About this exercise:
Rewrite everything in the data from the line containing "What is the total" down to the end, substituting "graph" for each "chart" and keeping all else unchanged. Leave the pictures out.

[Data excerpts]
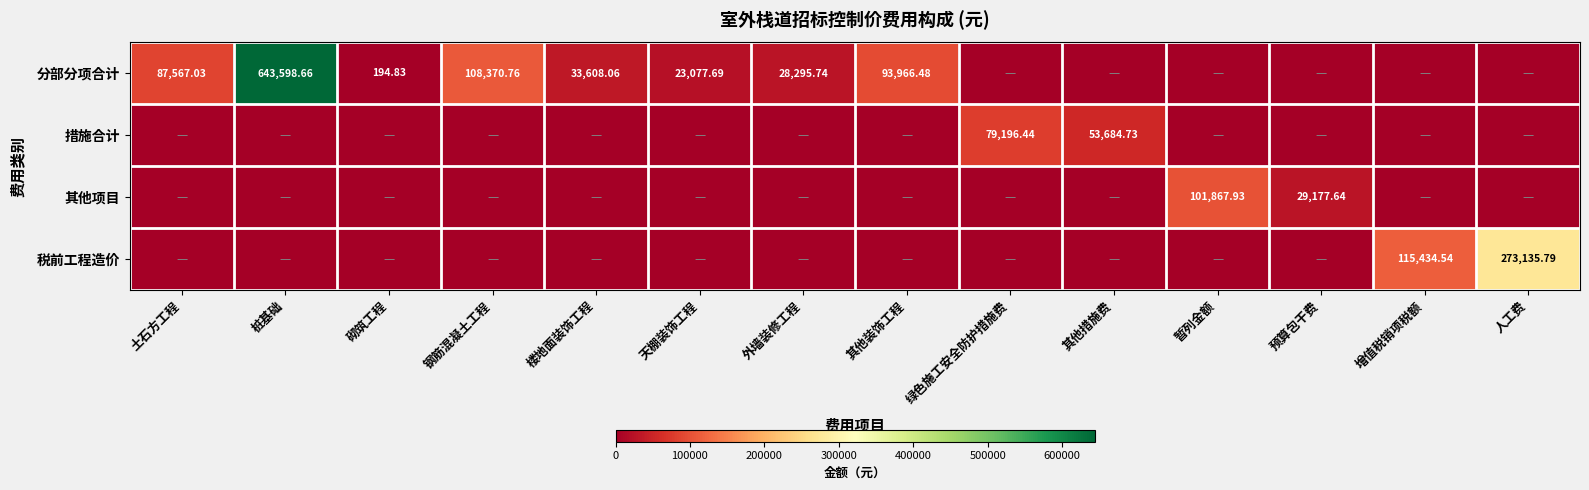

Which category has the highest value across all series?

桩基础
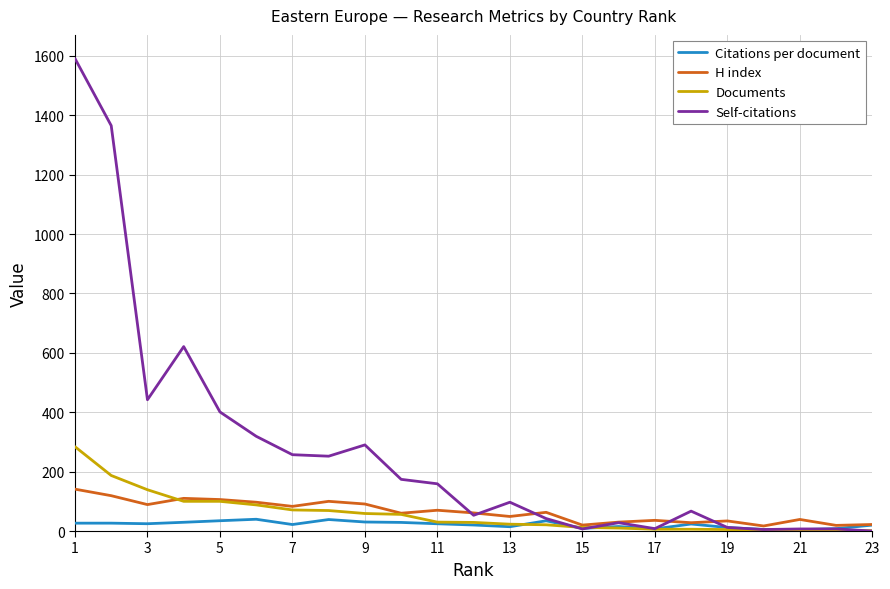

How many values in the Citations per document series exceed 23?

12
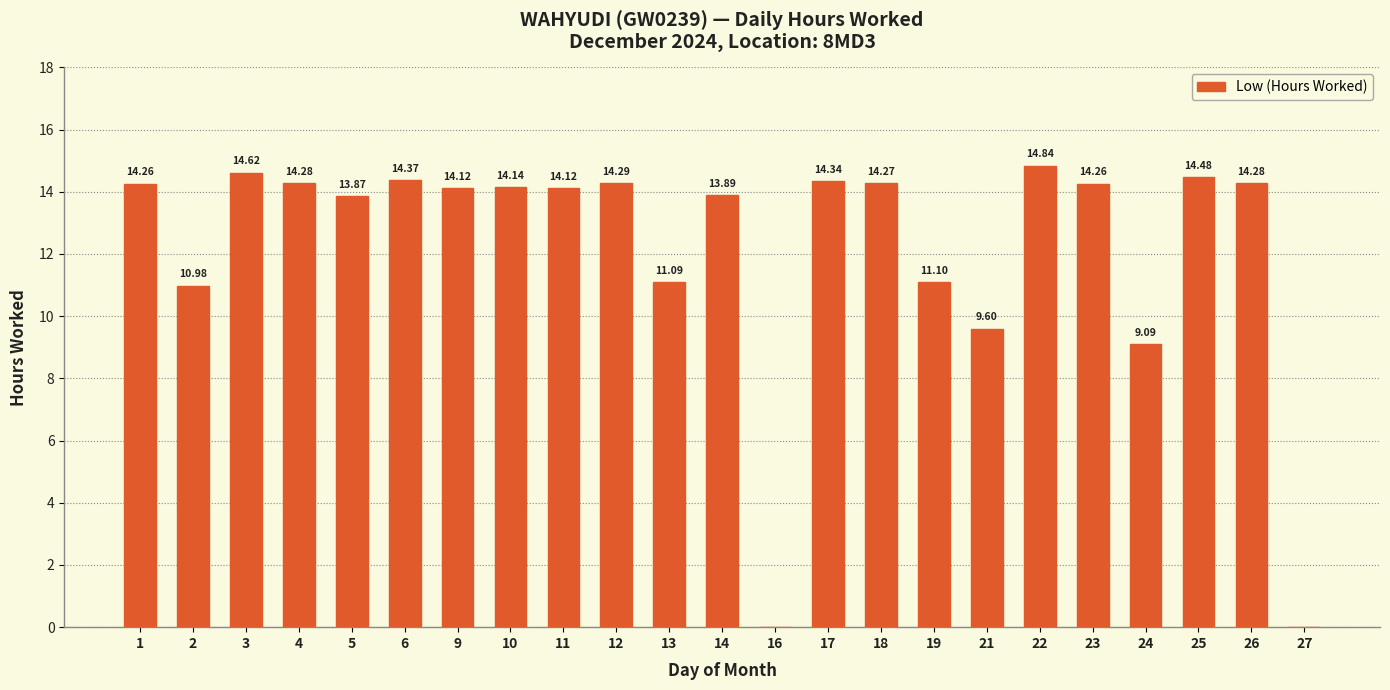

Which has a higher value, 5 or 24?

5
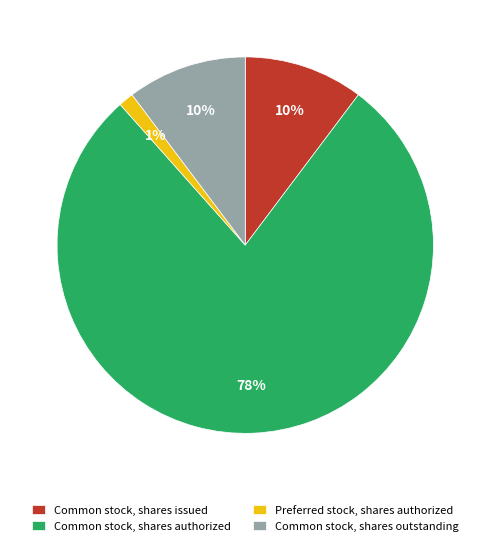

To the nearest percent, what is the difference between the Common stock, shares issued and Preferred stock, shares authorized slice percentages?

9%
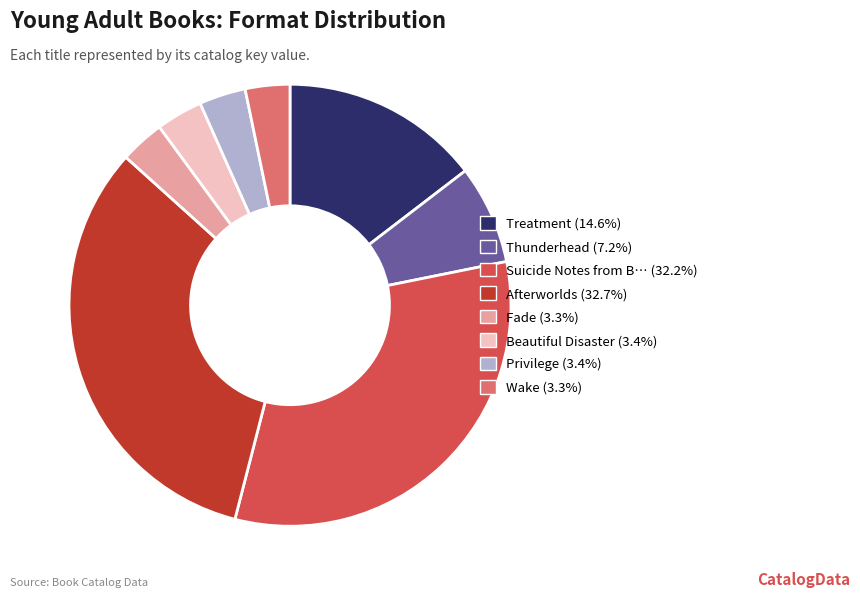

How many slices are in this pie chart?

8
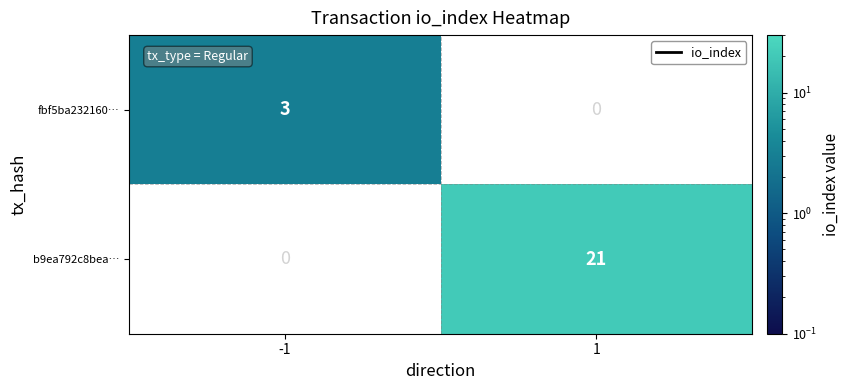

What is the highest value of the fbf5ba232160… series?

3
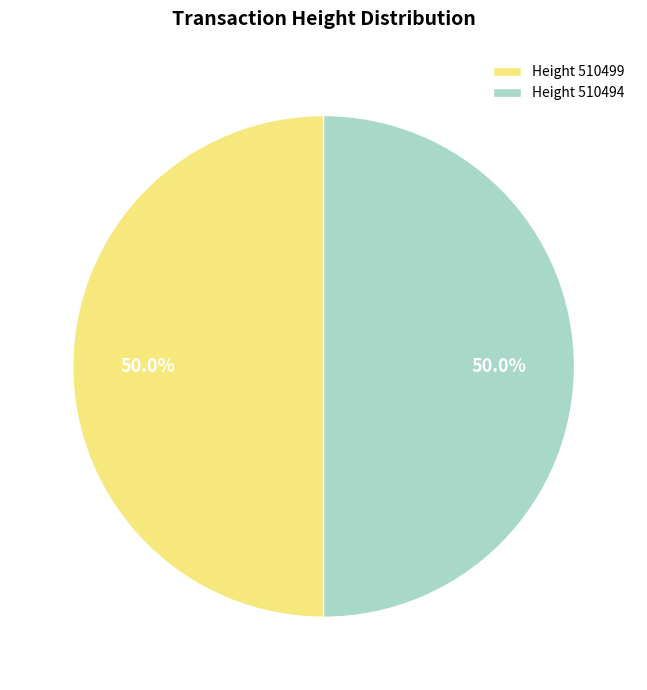

What is the total percentage of Height 510494 and Height 510499?

100.0%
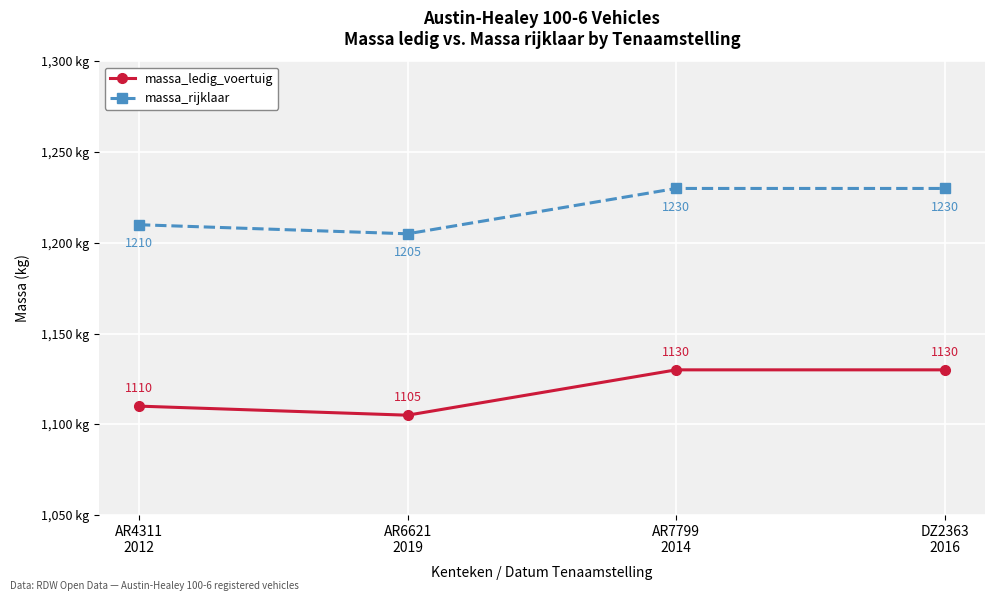

Is this an area chart (filled region under the line)?

No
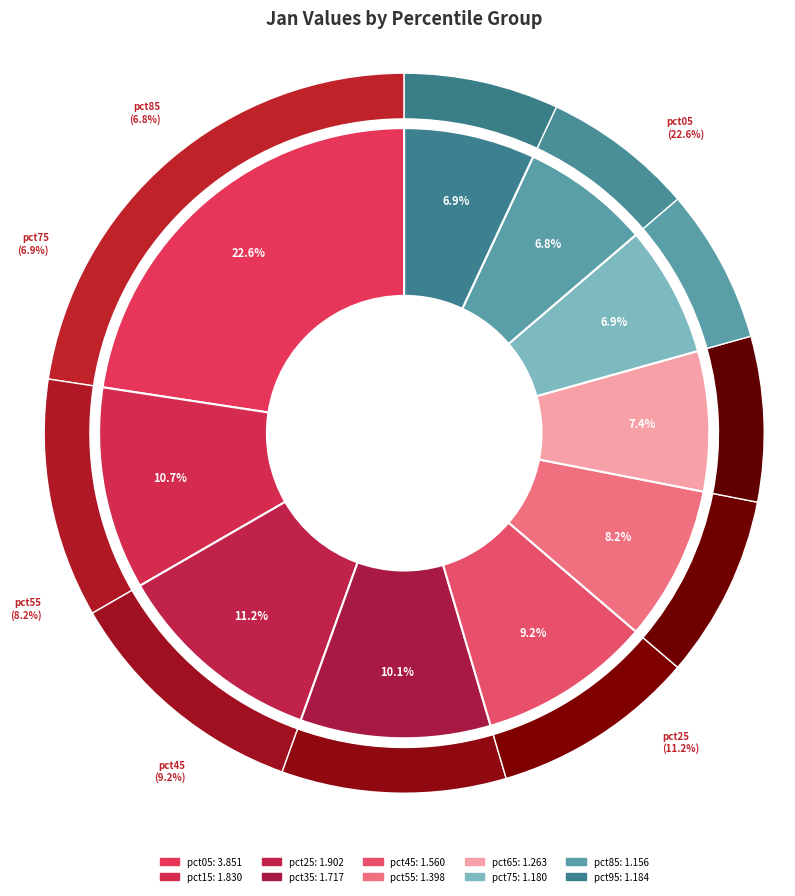

Approximately how many times larger is the value at pct25 compared to pct15?

1.0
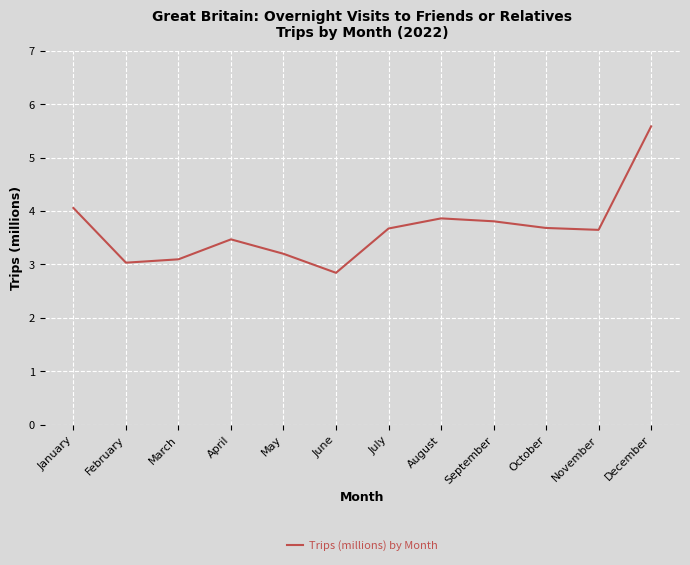

Does the chart display data point markers on the line(s)?

No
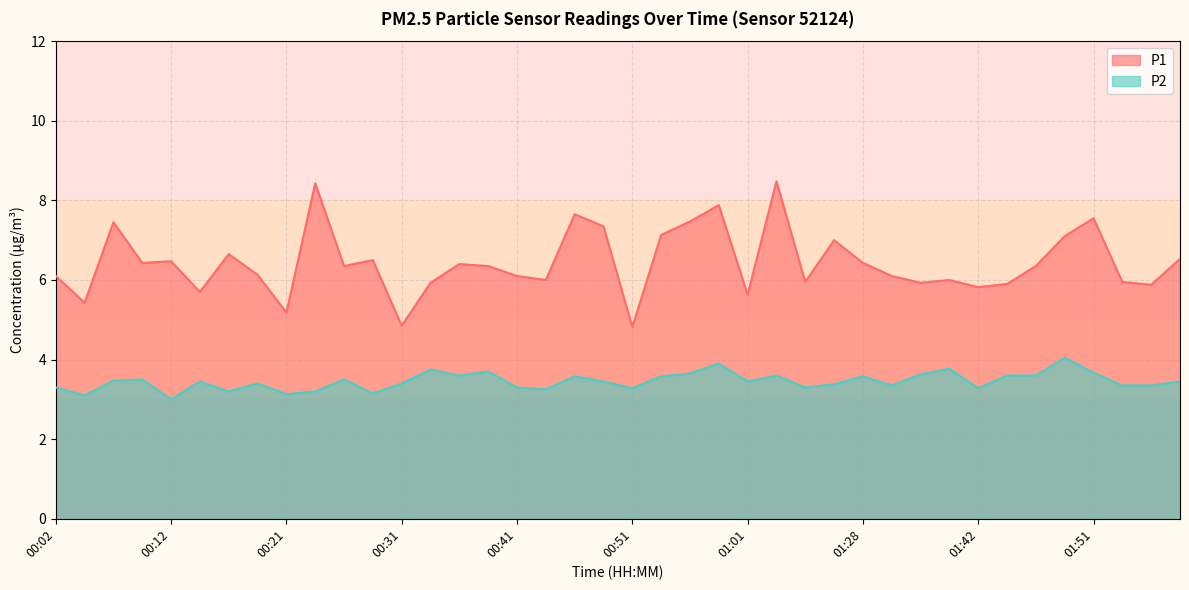

How many interior local valleys does the P2 series have?

12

The completed task:
What is the total percentage of Height 510494 and Height 510499?

100.0%

Is this an area graph (filled region under the line)?

No

Approximately how many times larger is the value at pct25 compared to pct15?

1.0

Does the graph display data point markers on the line(s)?

No

How many interior local valleys does the P2 series have?

12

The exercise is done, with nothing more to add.